Directions for this task:
Please copy, exactly as they appear below, the lines from the one containing "desfășurare" through the one containing "PRIVACY POLICY".

Material for the task:
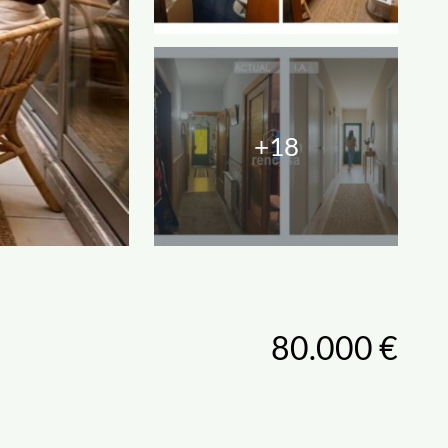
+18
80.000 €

--

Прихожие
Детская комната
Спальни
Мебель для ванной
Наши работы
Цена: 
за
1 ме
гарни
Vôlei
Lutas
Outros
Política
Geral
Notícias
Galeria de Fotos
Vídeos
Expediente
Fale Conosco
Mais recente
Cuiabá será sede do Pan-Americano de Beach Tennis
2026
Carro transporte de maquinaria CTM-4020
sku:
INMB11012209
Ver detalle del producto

---

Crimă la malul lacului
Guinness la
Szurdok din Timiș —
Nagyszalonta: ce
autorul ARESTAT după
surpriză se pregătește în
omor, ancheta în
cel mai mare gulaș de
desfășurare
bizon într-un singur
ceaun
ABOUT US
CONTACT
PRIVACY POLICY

Problem solution:
desfășurare
bizon într-un singur
ceaun
ABOUT US
CONTACT
PRIVACY POLICY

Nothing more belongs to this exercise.